探索的段階型プロセスの理解
問題
AI開発における「探索的段階型プロセス」に関する次の記述のうち、誤りを1つ選べ。
解説
経済産業省の「AI・データの利用に関する契約ガイドライン」が推奨する「探索的段階型プロセス」とは、AI開発を「アセスメント」「PoC」「開発」「追加学習」の段階に分け、フェーズごとに評価と契約締結を繰り返す手法です。
AI特有の「やってみないとわからない」という不確実性(精度が出るか、データが足りているか)を段階的に解消しつつ、各フェーズで誰がどこまで責任を負うか(請負か準委任か)を明確にできるため、契約トラブルの予防に極めて有効です。
1. 探索的段階型プロセスは段階ごとに責任範囲を明確にしやすい。
正しい:開発を一度に一括契約するのではなく、フェーズごとに目的と達成基準を定めて契約を区切ることで、当事者間の役割と責任範囲を明確化しやすくなります。
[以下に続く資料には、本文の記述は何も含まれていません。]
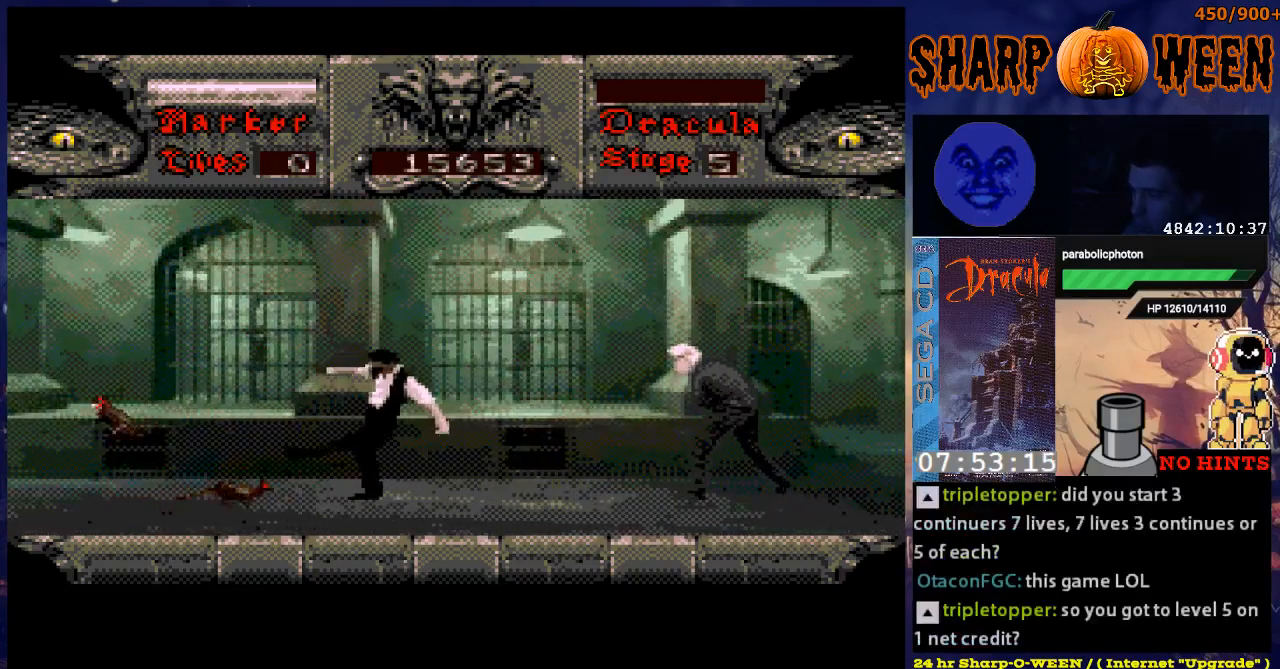
Gameplay with a controller (Xbox layout); each line is a JSON object with the inputs held at the frame after it. "events" lists button and stick changes between this image and that frame as [ms after this image, input, new state], when the widget could be followed in between. Not read: L1 L2 L3 R1 R2 R3.
{"buttons": [], "events": [[84, "DPAD_LEFT", "down"], [134, "C", "down"], [134, "DPAD_LEFT", "up"], [184, "C", "up"], [234, "C", "down"], [469, "C", "up"]]}
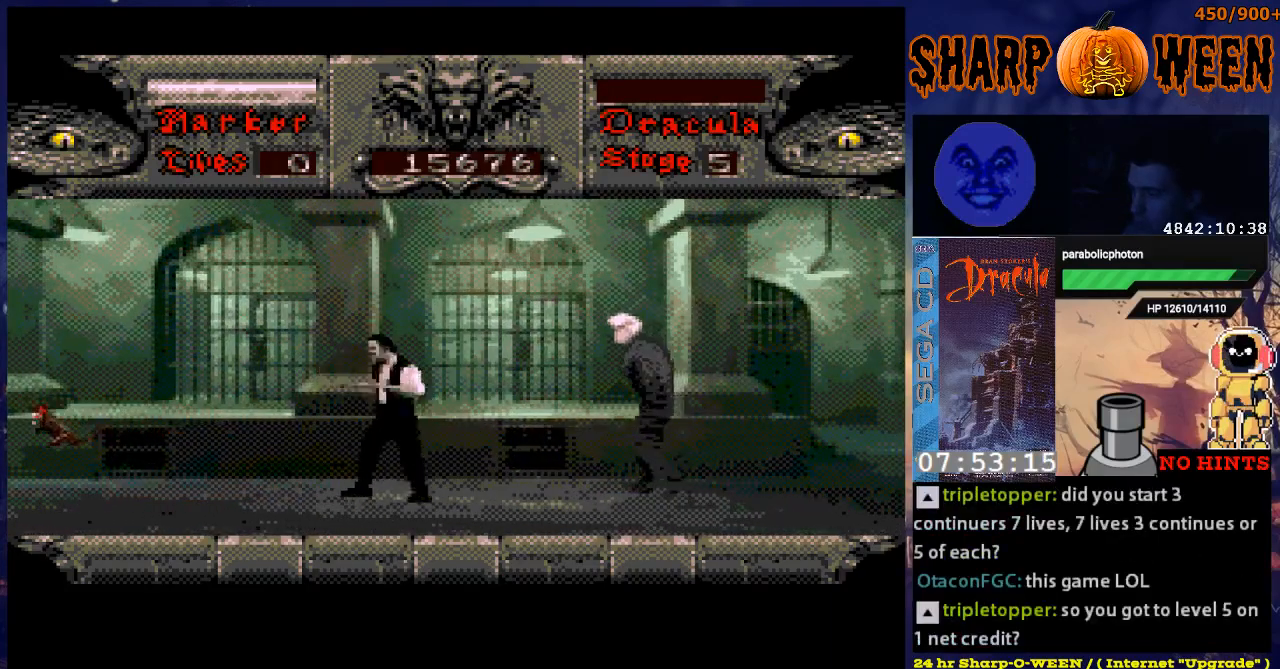
{"buttons": ["DPAD_RIGHT"], "events": [[84, "DPAD_RIGHT", "down"], [234, "DPAD_RIGHT", "up"], [335, "DPAD_RIGHT", "down"], [385, "C", "down"], [485, "C", "up"]]}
2. 探索的段階型プロセスはAI開発の不確実性に対応するための手法である。
正しい:あらかじめ仕様を完全に確定できないAI開発において、段階的な検証を通じて「開発の不確実性」を少しずつ解消していくための実践的な手法です。
3. 探索的段階型プロセスではPoCを省略することが推奨されている。
誤り:探索的段階型プロセスにおいて、実現可能性を検証するPoC(概念実証)は、不確実性リスクを事前に洗い出すための極めて重要な工程であり、省略は推奨されません。
4. 探索的段階型プロセスはアセスメントから始まる。
正しい:探索的段階型プロセスは、まず現在のデータやビジネス上の課題を評価して開発の方向性を検討する「アセスメント」の段階からスタートします。